Intervention de Pierre Monzani

Réunion du mardi 3 décembre 2019 à 19h10
Mission d'information sur l'évaluation de la concrétisation des lois

Pierre Monzani, directeur général de l'Assemblée des départements de France (ADF) :

Votre deuxième question porte en particulier sur la différenciation, au sens où il pourrait y avoir des modalités de concrétisation différentes selon les départements ou les territoires. Certaines lois peuvent avoir des impacts majeurs ou non selon les endroits, au-delà du cas, caricatural, des lois relatives au littoral, qui ont davantage d'effet quand il y a un bord de mer…

Il existe une vraie difficulté sur laquelle il n'est pas évident de se prononcer – c'est d'ailleurs à vous qu'il appartient de le faire. L'inégalité est l'argument que l'on oppose habituellement à une différenciation véritable, c'est-à-dire à une vraie décentralisation : l'idée est que l'on va nourrir les inégalités si on n'applique pas partout de la même façon la loi, qui se conçoit sous la forme d'un singulier de majesté en France.

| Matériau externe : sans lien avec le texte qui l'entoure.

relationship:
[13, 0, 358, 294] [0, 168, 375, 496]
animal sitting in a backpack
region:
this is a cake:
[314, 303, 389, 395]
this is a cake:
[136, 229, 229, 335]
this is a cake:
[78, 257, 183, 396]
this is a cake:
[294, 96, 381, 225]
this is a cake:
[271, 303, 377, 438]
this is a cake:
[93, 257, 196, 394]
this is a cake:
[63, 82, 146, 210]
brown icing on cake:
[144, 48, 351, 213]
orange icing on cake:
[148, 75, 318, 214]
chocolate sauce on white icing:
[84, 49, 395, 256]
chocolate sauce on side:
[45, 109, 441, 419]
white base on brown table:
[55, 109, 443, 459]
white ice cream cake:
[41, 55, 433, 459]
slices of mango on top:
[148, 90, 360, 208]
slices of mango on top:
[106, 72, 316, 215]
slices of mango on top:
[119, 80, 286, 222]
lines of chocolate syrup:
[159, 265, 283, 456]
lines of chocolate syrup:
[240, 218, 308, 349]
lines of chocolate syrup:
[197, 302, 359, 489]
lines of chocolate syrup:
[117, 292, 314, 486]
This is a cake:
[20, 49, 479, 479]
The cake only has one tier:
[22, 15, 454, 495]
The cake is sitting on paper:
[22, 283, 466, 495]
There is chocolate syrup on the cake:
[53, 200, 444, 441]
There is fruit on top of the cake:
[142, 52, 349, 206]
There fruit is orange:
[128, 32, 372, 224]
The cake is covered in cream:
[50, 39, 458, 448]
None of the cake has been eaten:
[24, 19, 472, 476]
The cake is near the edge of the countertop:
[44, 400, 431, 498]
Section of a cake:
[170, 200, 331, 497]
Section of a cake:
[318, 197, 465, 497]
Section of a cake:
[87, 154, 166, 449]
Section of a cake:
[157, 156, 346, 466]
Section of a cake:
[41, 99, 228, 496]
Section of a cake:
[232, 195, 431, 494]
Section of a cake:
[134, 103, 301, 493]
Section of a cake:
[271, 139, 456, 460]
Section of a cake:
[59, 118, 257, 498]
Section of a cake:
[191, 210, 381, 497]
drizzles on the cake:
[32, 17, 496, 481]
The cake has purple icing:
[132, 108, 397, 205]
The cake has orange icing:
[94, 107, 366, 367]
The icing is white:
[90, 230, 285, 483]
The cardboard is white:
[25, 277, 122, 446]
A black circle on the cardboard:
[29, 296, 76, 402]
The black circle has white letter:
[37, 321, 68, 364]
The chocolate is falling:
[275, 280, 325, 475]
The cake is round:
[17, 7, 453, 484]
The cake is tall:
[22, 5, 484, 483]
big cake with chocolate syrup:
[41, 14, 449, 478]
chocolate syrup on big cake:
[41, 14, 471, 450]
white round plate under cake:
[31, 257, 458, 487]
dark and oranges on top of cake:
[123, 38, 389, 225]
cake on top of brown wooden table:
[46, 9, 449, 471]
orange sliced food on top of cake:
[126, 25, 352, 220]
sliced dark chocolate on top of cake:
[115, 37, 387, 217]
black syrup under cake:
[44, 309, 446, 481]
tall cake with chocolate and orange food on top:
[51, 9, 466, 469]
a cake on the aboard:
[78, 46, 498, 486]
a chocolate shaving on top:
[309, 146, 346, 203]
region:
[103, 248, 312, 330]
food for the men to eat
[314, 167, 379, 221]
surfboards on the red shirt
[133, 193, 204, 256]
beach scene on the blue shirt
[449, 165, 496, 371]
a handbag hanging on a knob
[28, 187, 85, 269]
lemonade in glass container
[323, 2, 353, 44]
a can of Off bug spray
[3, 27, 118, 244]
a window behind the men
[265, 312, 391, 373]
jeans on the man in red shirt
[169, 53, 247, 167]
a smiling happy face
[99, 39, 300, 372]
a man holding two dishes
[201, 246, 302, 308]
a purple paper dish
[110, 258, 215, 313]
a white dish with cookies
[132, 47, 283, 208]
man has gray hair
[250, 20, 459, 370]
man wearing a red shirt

La question qu'on peut se poser, sans vouloir être trop abstrait, est de savoir si une loi unique et non différenciée n'est pas moins concrétisée, et s'il n'y a pas une inégalité due à sa faible concrétisation. Vaut-il mieux une loi universelle, uniforme, républicaine, pure et parfaite, mais peu incarnée et concrétisée, ou une loi moins universelle, plus différenciée et donc plus inégalitaire – j'ose employer ce gros mot ? Je pose la question.

Je vais prendre un exemple très trivial, qui concerne l'égalité des Français devant la santé, laquelle est éminemment souhaitable. Pensez-vous que l'on a les mêmes chances de guérir d'un cancer s'il se déclare dans telle ou telle ville – je ne vais citer aucun territoire afin de n'être discourtois envers personne – où l'équipement hospitalier est léger et où il n'y a pas d'oncologue ou dans l'arrondissement de Paris où nous nous trouvons en ce moment ? De ce point de vue, l'égalité est purement abstraite. Ne faut-il pas répondre aux besoins du mieux que l'on peut, même si on le fait d'une façon inégalitaire, dans le cadre de mises en application différentes ? C'est un débat que l'on ouvre peu souvent car il est dérangeant, compte tenu de nos principes traditionnels, mais je crois que c'est une façon de répondre à votre question.

Je crois profondément que la subsidiarité ascendante, qui est encore un peu théorique à ce stade, je vous l'accorde, doit être une espèce d'épreuve de vérité. Ayons le courage collectif – cela pourrait être un exemple de travail entre parlementaires et élus départementaux – de nous poser sans a priori la question de savoir quel est le niveau le plus adapté pour telle compétence ou telle politique, comme le Pass culture. Je vais être iconoclaste vis-à-vis de moi-même, ou en tout cas de mes mandants : y a-t-il une sorte de loi divine qui ferait que les collèges relèvent de la compétence des départements et les lycées de celle des régions ? Cela dit, je tiens surtout à évoquer les collèges, pour montrer que nous essayons d'être impertinents à l'égard de nous-mêmes.

Passons au crible les services publics qui incarnent et concrétisent les lois que vous concevez, afin de voir entre quelles mains ils sont le plus susceptibles d'atteindre un optimum. C'est compliqué et déchirant, mais pas politicien. Même si cela peut être vexant pour certains nombrils, je crois que c'est un beau défi, qui ne prendra pas seulement cinq minutes : cela peut constituer un grand programme de mobilisation nationale. Nous sommes prêts, pour notre part, à cet exercice. C'est un véritable enjeu : lorsqu'une compétence est exercée à un niveau optimal de proximité, on règle un grand problème sur le plan de la concrétisation. Si on passe le ballon, si je puis dire, à celui qui est le plus compétent pour le manier, on évite des erreurs.

La subsidiarité ne doit pas être juste un mot : il faut qu'il y ait un véritable passage en revue des politiques publiques, sans tabou ni a priori. Cela provoquera quelques grincements de dents, mais cela vaut quand même la peine d'essayer.

En ce qui concerne la non-concrétisation des textes législatifs, nous pourrions peut-être vous adresser une contribution écrite, car je ne veux pas être trop long : j'ai quelques exemples en tête, mais les décrire risque d'être un peu fastidieux. Nous pourrions vous faire parvenir quelques morceaux choisis.